* TASK SET *
A - According to the article on European apparel chains, how many stores does Inditex plan to open in fiscal 2017?
B - Please write the next part of the article on European apparel chains, picking up after its final sentence.

* PAGE EXCERPT *
-- Opening Marker --

GENEVA -- Two European apparel titans are aggressively expanding their store networks and introducing various brands to new markets, wielding the resources to support a well-rounded growth that rivals appear unable to match.

Inditex, which operates the Zara apparel chain, said Wednesday it will open around 280 stores in fiscal 2017, equaling the Spanish company's fiscal 2016 expansion. H&M Hennes & Mauritz of Sweden seeks a net increase of 430 stores.

Inditex has established the foundation to heed customer needs quickly, CEO Pablo Isla said at the company's earnings briefing Wednesday. Sales for the year ended in January rose 12% to 23.3 billion euros ($24.9 billion), while operating profit grew 9% to 4 billion euros. The company set up shop in five new markets including New Zealand and Vietnam, operating in 93 overall, while store count rose to 7,292.

Management is driving growth by expanding multiple brands and product concepts rather than focusing business resources into selected fields. Inditex will roll out not only the mainstay Zara but also other brands like Bershka and Pull&Bear to offer different price points and capture multiple demographics. The Zara Home interior decor chain has grown dramatically in recent years.

-- Closing Marker --

* SOURCE MATERIAL *
-- Opening Marker --

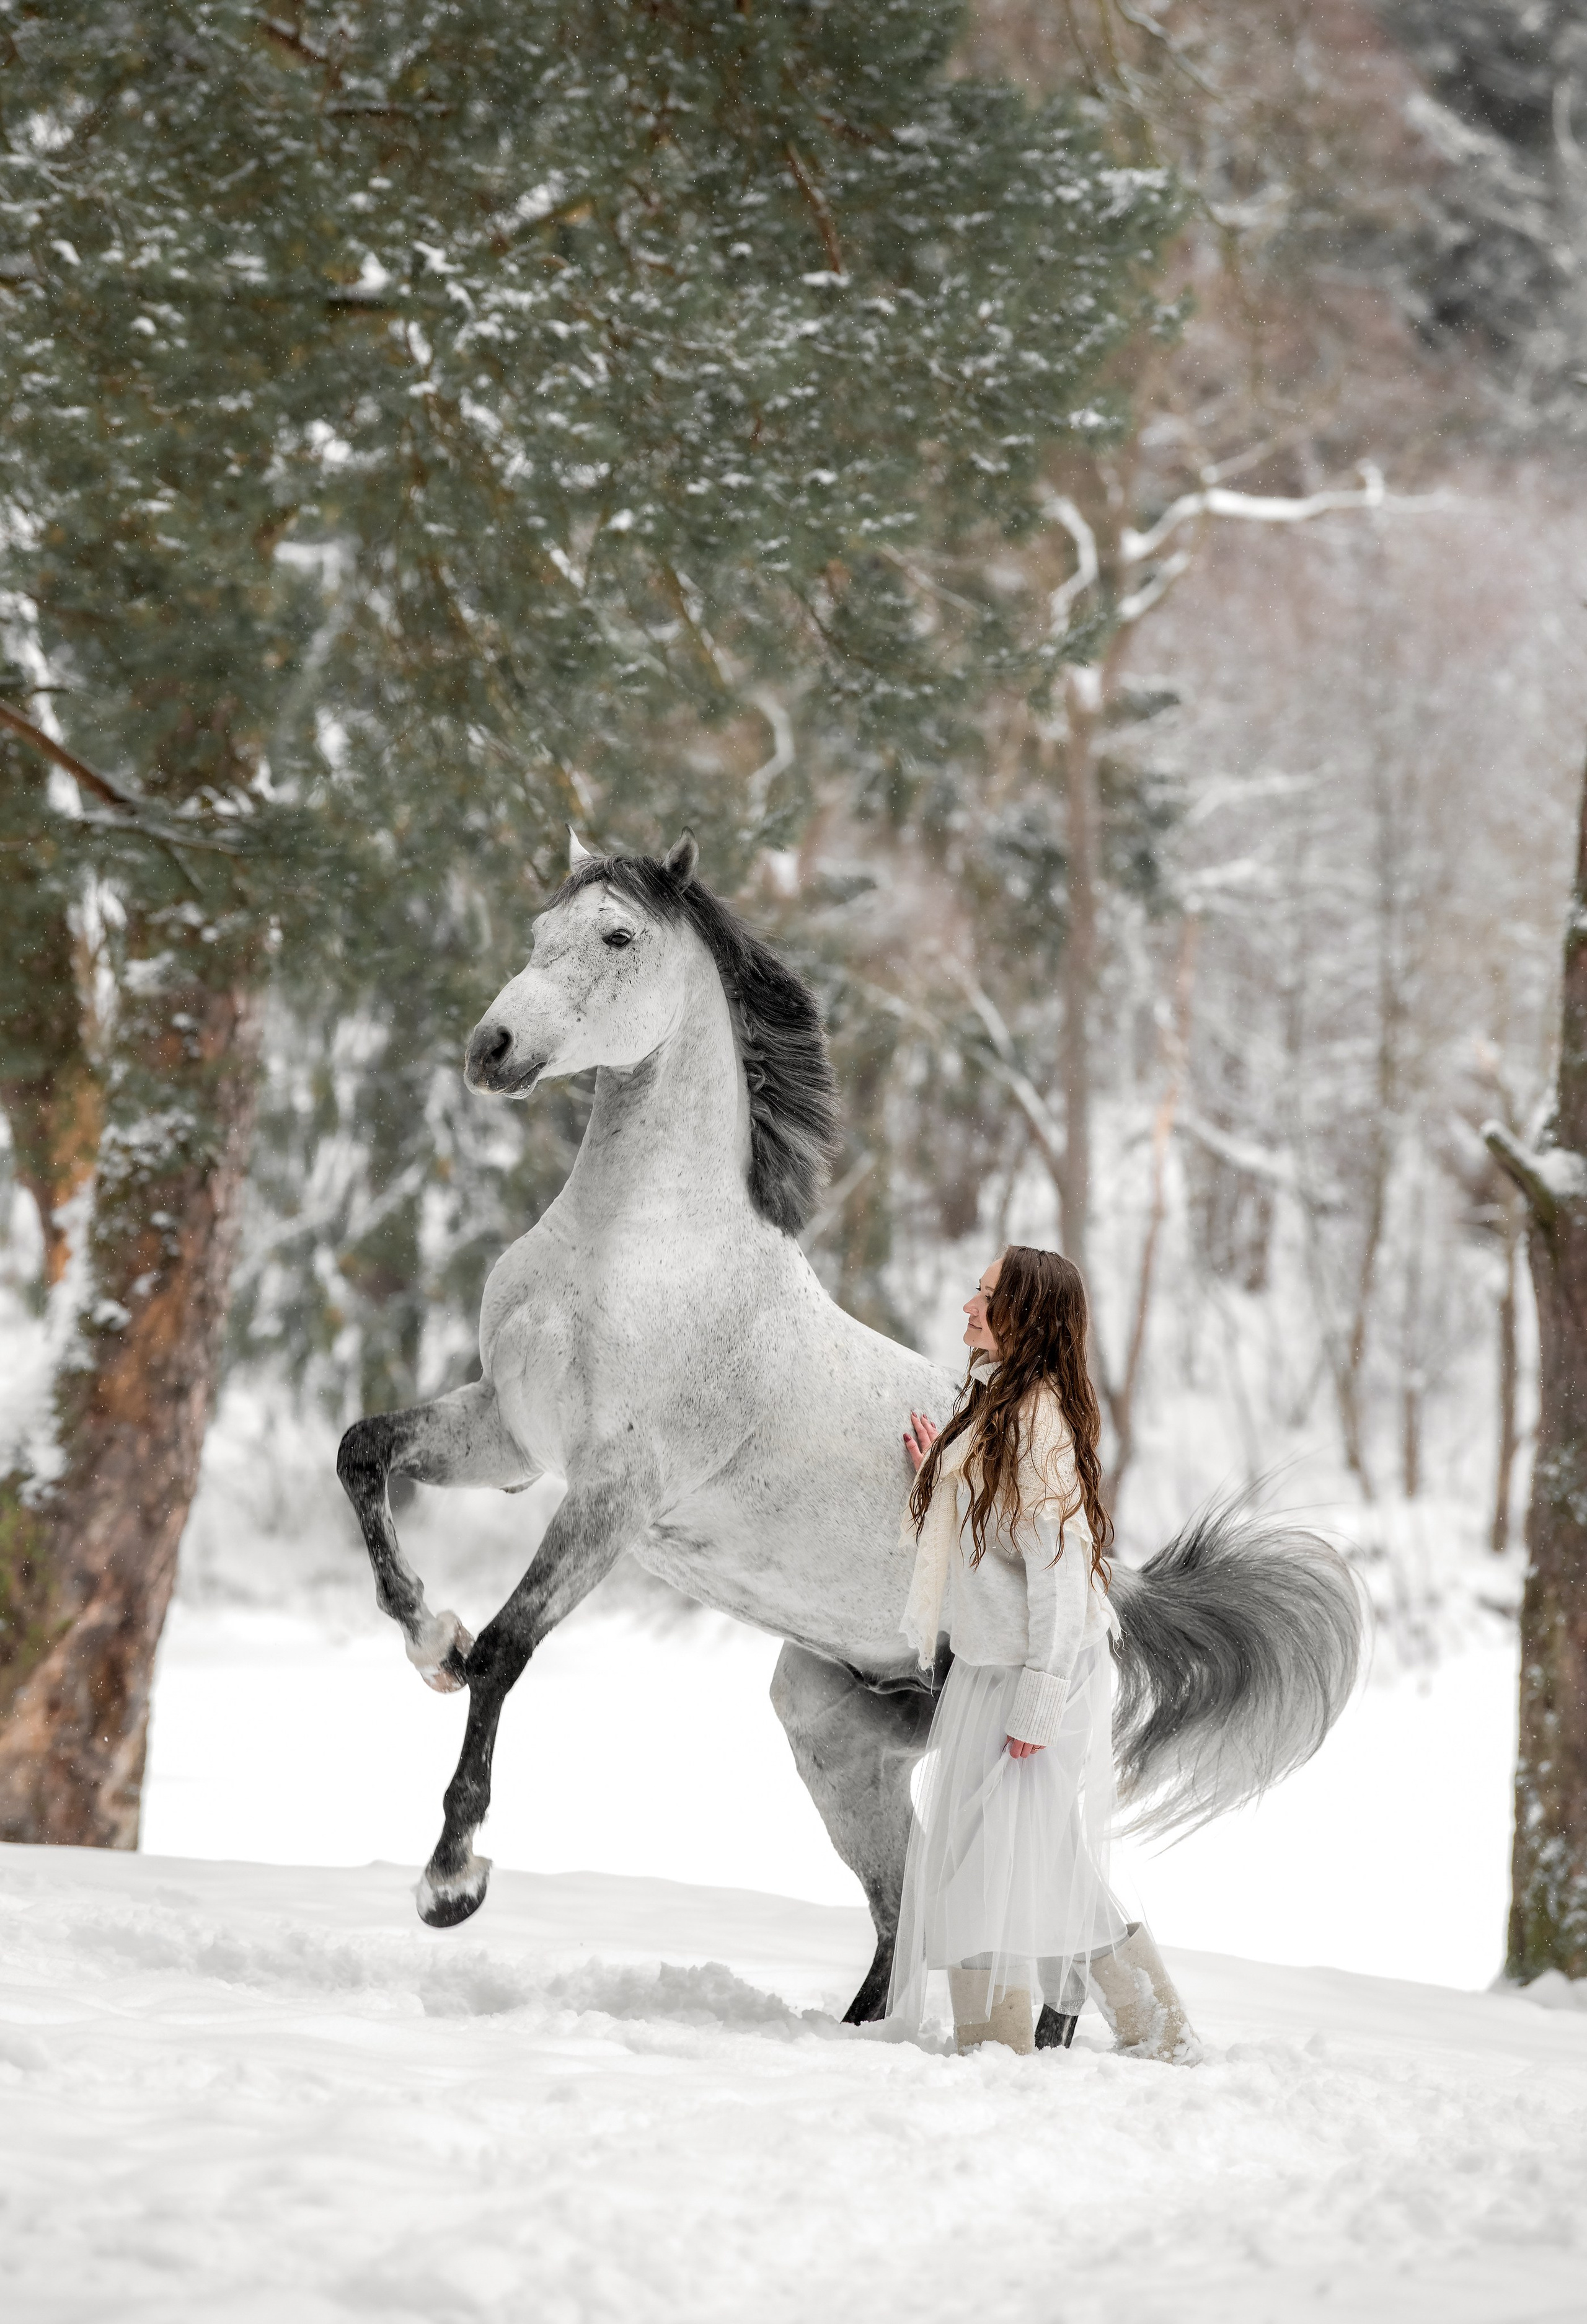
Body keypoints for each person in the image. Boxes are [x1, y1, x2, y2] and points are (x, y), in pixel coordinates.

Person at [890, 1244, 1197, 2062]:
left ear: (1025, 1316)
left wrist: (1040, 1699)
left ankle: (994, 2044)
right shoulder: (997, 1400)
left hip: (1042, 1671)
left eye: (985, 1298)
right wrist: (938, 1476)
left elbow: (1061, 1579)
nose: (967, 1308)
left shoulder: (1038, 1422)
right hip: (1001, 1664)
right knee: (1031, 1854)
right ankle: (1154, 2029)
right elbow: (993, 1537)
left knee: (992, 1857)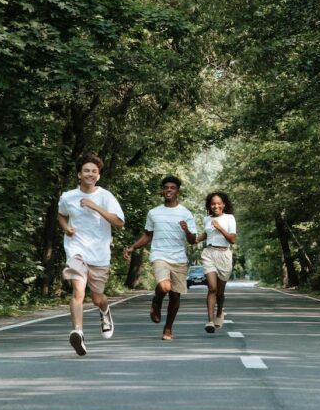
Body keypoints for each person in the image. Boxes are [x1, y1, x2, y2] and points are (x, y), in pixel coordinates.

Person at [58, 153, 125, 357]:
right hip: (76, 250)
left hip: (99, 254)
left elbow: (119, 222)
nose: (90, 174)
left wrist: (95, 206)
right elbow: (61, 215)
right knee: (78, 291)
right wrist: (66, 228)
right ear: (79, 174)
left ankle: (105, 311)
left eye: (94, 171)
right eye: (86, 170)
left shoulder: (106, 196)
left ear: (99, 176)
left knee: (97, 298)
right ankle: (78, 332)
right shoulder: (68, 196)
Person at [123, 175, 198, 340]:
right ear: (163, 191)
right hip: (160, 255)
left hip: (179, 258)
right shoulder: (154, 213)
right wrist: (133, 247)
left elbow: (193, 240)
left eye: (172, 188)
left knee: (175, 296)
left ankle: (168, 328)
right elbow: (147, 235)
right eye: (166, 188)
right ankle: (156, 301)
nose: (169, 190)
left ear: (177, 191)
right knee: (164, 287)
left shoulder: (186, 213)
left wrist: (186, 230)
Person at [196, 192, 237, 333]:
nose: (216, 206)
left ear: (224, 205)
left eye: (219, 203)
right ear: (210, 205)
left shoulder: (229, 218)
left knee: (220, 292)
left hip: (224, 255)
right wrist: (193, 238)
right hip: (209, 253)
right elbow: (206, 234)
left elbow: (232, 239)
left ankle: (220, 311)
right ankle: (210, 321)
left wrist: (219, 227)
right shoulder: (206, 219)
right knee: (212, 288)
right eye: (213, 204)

-- Closing Marker --
-- Opening Marker --

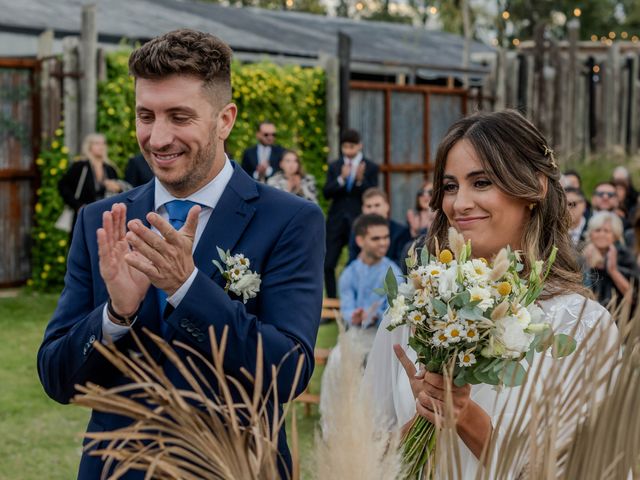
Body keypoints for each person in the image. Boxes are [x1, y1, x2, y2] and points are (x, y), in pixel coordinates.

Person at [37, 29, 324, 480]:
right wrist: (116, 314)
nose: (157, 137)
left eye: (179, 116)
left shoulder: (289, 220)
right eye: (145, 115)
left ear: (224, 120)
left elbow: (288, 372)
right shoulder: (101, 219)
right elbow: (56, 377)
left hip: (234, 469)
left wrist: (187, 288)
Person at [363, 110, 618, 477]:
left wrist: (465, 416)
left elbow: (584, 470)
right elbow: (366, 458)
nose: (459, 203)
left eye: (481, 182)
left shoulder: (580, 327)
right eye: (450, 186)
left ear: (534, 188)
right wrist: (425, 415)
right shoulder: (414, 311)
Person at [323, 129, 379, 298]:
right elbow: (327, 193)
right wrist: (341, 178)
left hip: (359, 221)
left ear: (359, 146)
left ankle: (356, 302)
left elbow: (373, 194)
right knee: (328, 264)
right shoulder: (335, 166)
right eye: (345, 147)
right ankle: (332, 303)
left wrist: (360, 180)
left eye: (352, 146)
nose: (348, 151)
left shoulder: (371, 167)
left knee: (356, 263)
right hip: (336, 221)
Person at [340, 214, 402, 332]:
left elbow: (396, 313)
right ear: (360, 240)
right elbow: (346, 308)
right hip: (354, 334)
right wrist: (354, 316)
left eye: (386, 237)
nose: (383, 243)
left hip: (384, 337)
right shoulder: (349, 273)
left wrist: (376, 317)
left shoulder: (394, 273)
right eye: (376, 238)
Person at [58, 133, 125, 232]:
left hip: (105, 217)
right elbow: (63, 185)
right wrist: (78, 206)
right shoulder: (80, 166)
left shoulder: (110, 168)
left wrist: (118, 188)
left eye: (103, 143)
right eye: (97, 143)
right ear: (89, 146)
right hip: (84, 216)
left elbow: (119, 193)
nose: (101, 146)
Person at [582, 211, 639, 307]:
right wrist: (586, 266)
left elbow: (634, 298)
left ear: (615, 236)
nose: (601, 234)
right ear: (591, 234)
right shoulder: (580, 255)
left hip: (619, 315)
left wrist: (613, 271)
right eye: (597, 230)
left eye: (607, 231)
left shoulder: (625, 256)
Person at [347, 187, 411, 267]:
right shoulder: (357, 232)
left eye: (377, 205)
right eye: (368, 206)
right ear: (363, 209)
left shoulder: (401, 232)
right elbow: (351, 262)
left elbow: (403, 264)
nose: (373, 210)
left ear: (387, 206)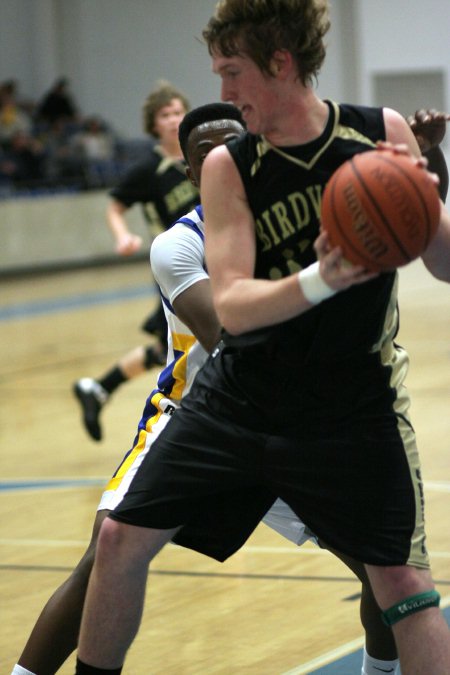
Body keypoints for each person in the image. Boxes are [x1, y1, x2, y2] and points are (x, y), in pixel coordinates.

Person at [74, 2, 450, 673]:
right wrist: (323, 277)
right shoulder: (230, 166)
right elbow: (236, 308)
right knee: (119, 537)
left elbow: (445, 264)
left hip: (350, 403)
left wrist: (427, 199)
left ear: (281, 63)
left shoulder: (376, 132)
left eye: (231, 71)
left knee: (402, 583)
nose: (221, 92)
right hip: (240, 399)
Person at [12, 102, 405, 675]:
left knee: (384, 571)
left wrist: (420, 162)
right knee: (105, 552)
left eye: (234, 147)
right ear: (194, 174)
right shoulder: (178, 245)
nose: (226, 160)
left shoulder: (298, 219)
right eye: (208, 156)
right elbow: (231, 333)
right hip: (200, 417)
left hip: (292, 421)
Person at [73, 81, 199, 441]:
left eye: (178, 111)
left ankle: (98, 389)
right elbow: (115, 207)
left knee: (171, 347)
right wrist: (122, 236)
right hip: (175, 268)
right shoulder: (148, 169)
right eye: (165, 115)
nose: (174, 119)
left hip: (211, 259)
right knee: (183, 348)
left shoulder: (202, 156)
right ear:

-- Closing Marker --

* RESULTS *
A - Around 280 stores.

B -
H&M, continuing its push toward being the industry leader, operates on the same philosophy. Its sales for the year ended in November rose 6% to roughly the same level as that of Inditex. H&M will expand into five new markets including Vietnam, Kazakhstan and Colombia this fiscal year, opening multiple chains like COS and Monki simultaneously.

The two leading "fast fashion" companies continue to push envelopes. H&M held a fashion show in Paris this month, and items featured in the show became available at stores immediately after.

Both apparel giants also focus on e-commerce. Inditex operates online stores in 43 markets, with Thailand and India next to join. H&M expanded online sales to 35 markets in fiscal 2016 and will add six more in fiscal 2017. Many customers select items online and pick them up in stores. H&M CEO Karl-Johan Persson has called online earnings very satisfying.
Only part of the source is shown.